Ricardo GAranda. 201023
Con la que está cayendo me cuesta inventarme una historia pero es que me duele escribir sobre la realidad. Hasta escuchar la radio duele. Los creyentes debieran estar contentos de poder estar equivocados. De que realmente no haya nadie en ningún sitio que pueda controlar mínimamente esto, que no haya ningún dios todopoderoso responsable de las atrocidades que los humanos, de forma colectiva, ejecutamos.
No hay excusas, somos
nosotros, los hombres y mujeres que formamos parte de esto que llamamos
humanidad, tan racional, tan inteligente, tan empática que matamos por una
patria, por una idea religiosa, por un terreno, por unos euros, por un extraño sentido de la propiedad
física. No hay excusa, somos nosotros.
¿De qué voy a escribir?
¿Me invento una historia genial que hable de lo etéreo del ser? ¿De la
sensibilidad de la persona? ¿Del amor entre los seres humanos? ¿O hablo de
Ucrania, Palestina, Sudán, Afganistán … o cientos de realidades que hablan de
muerte, explotación, anulación de libertades, odios…?
Esta mañana he escuchado
la historia de un sudamericano que quiso venir a Europa a ganarse la vida. Para
empezar bien, aceptó hacer de “mula” en el aeropuerto. Fue a la cárcel, y desde
allí, para que no se enteraran los suyos, se fue inventando una vida, estaba en
Paris, en Múnich, en Barcelona… hasta que se fue cansando y terminó
desapareciendo. Pero vivía en la cárcel. Llegó a ella su hijo, que había pasado
por lo mismo, se miraron y siguieron andando por el patio sin decirse nada.
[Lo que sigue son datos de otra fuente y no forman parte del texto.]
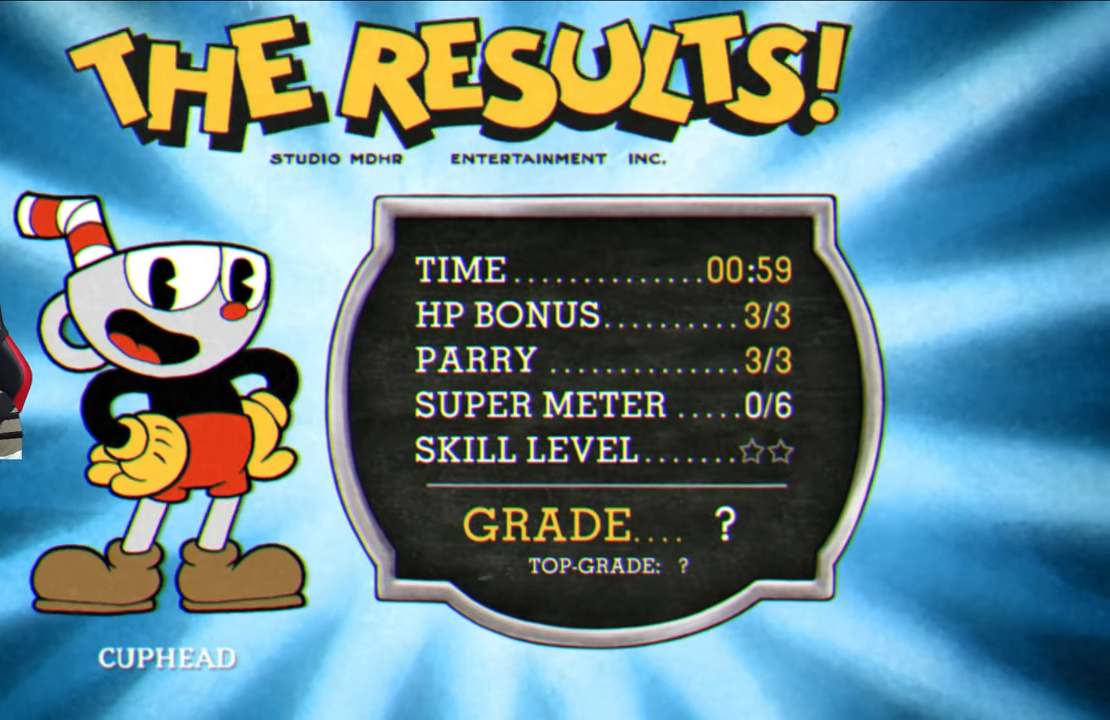
{"buttons": [], "left_stick": "center", "right_stick": "center", "events": [[50, "CROSS", "up"], [150, "CROSS", "down"], [233, "CROSS", "up"], [333, "CROSS", "down"], [383, "CROSS", "up"]]}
Preferían no existir, aunque existían.
Según lo oía tenía el
terrible sentimiento de que, a veces, tal vez sea mejor no existir, aunque
existas. Tal vez fuera mejor encerrarse en la cueva y salir cuando el mundo
hubiese dado la vuelta, como un calcetín. Pero no hay previsiones de cambios.
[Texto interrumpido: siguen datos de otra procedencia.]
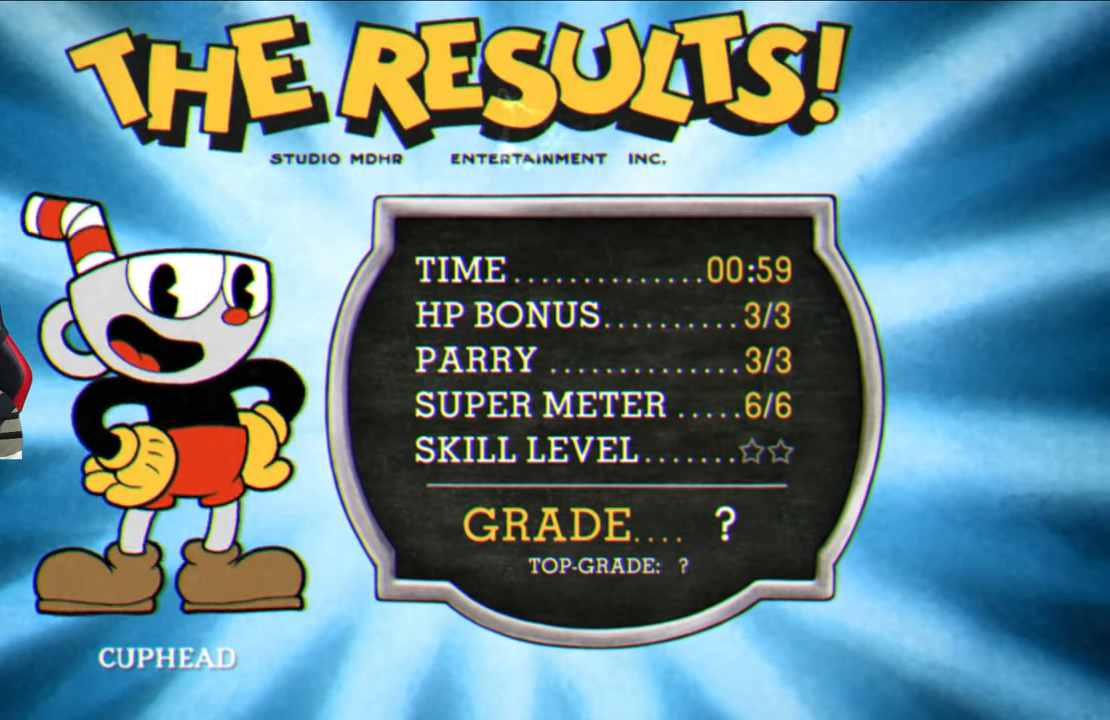
{"buttons": [], "left_stick": "center", "right_stick": "center", "events": []}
Seguiremos matándonos la gente en unas guerras por defender a nuestros dioses, a
nuestras tierras, a nuestras tradiciones, y a veces sin saber muy bien qué es
lo que defendemos. Seguirá habiendo terribles diferencias entre los superricos
y los que no tienen nada que darles a sus hijos, ni un techo para acogerlos. Seguirá
creciendo el odio a quienes no son como nosotros, al diferente. Seguirá
existiendo, y tal vez creciendo, ese machismo asesino que mantiene a las
mujeres temblorosas y obligatoriamente precavidas, recelosas.
¿De qué va a escribir
alguien cuando le abruma el desencanto y la tristeza? ¿de alegrías? ¿de futuros
optimistas? No lo veo. A mí, con frecuencia, como ahora, solo me apetece
denunciar, quejarme. Ya sé que sirve para poco, hace años que lo sé. Pero hace
años que, sabiéndolo, lo sigo haciendo, aunque solo sea por no rendirme yo
también. Y a mi edad he ido viendo rendirse
a muchas, a muchos. Demasiados, demasiadas.
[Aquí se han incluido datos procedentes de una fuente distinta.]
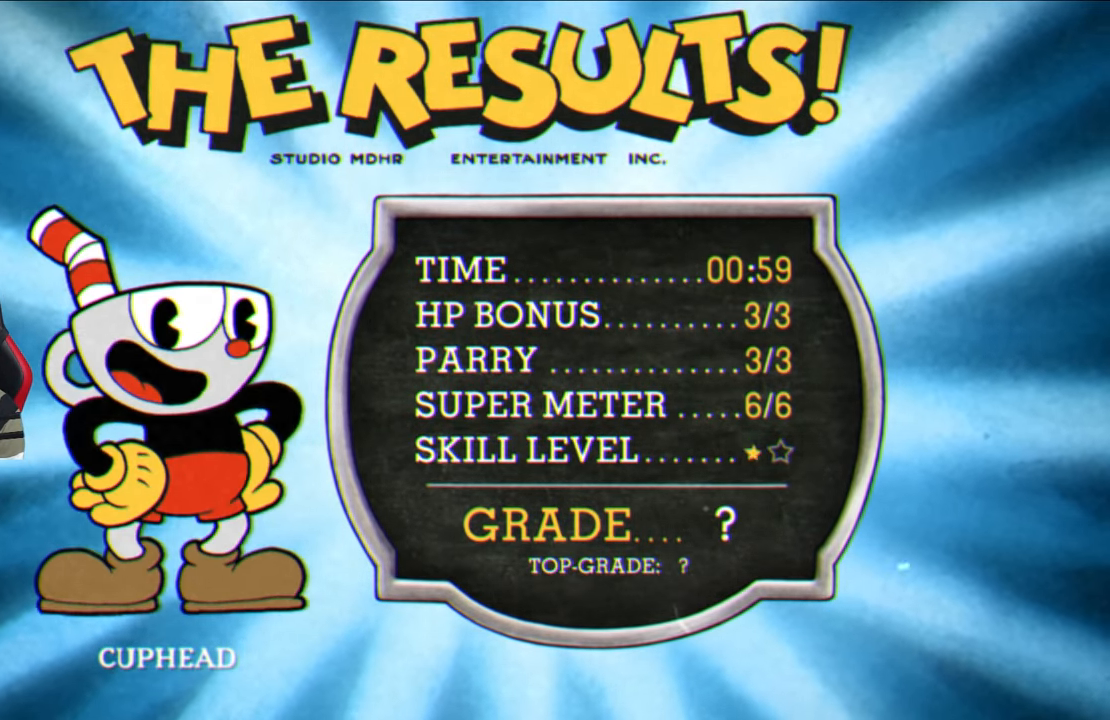
{"buttons": [], "left_stick": "center", "right_stick": "center", "events": []}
¿Hacia dónde va todo esto? Se bombardean hospitales y el mundo no se mueve, mueren niños, mujeres, ancianos, todos inocentes hasta el extremo, y el mundo no se mueve. Ahora en Israel-Palestina, pero no solo allí. En lo que me pareció un momento de exageración, hace unos días escribí un Twitter en el que decía: “Empiezo a pensar que en el mundo nos merecemos gobernantes como Netanyahu y Trump”. Ahora, días después, pienso que tal vez no fue tanta la exageración del momento.
Porque, por mucho que nos
parezca insoportable lo que está ocurriendo en Gaza, y no solo allí, por mucho
horror que nos produzca la información de los miles de muertos, niños,
ancianos, por mucha sangre que veamos y seamos capaces de aguantar hasta el
vómito, hay algo mucho más duro, más incomprensible para el concepto de humanidad:
El que el mundo, sus gobiernos, sus pueblos, unos de una manera y otros de
otra, lo permitan.
Es como si fuésemos
aceptando que esto es así, que no tiene remedio, que ya no aspiramos a ser
mejores.
Y eso es peor que la
muerte.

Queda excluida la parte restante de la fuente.